[RECORDED INFORMATION — start]

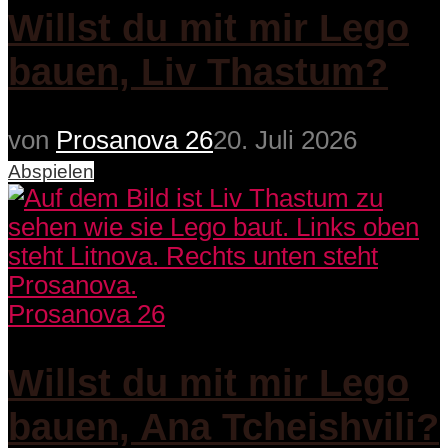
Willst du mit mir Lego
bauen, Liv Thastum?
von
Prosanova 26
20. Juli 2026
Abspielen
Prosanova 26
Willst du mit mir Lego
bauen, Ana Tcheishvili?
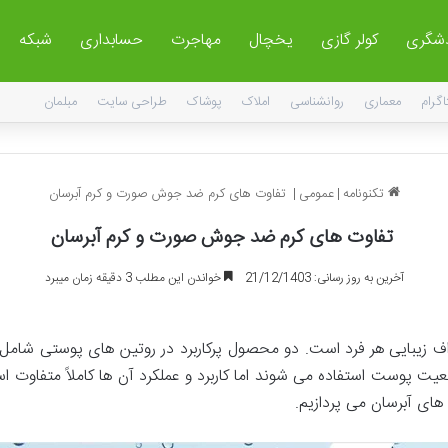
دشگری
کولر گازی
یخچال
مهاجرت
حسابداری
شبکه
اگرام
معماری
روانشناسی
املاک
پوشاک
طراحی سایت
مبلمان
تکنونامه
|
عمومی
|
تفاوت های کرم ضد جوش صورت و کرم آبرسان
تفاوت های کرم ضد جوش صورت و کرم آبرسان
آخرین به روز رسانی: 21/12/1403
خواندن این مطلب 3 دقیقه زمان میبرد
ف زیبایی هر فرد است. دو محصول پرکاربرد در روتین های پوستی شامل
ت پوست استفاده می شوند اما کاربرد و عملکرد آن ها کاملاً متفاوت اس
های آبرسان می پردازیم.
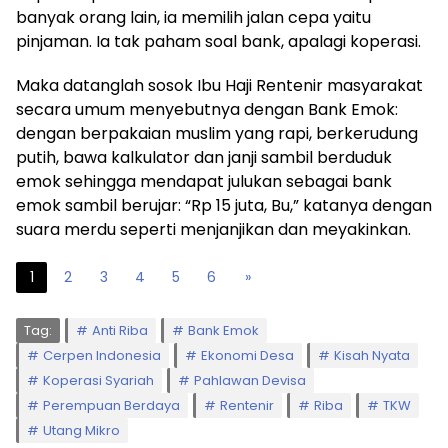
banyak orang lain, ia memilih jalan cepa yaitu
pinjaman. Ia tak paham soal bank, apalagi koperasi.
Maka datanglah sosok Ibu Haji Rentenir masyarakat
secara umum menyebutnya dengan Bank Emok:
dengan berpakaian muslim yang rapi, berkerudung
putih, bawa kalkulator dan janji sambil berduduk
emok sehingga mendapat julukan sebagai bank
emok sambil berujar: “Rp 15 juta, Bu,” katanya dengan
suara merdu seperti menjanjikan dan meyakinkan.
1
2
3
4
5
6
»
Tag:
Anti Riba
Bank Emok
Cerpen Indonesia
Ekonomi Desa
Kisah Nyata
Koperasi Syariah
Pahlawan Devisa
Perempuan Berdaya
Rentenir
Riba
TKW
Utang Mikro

[RECORDED INFORMATION — finish]
[RECORDED INFORMATION — start]

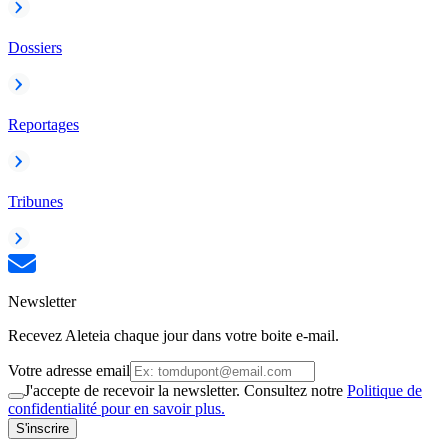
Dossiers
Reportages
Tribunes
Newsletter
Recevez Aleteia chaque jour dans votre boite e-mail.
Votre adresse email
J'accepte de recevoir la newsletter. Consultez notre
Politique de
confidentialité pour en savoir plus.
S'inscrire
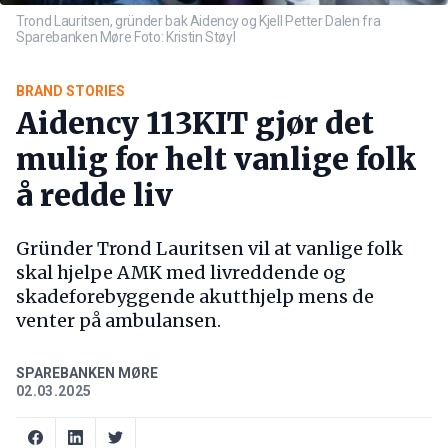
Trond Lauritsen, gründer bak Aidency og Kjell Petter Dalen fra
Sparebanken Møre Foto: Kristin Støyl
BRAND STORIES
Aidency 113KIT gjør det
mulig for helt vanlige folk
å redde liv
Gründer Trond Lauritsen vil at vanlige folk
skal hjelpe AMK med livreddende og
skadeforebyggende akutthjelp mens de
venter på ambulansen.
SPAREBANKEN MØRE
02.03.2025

[RECORDED INFORMATION — finish]

> [WHAT IS BEING ASKED] From the data above, pick out and copy every line containing the string "Aidency". Matching is case-sensitive.

> [ANSWER TO THE EXERCISE]
Trond Lauritsen, gründer bak Aidency og Kjell Petter Dalen fra
Aidency 113KIT gjør det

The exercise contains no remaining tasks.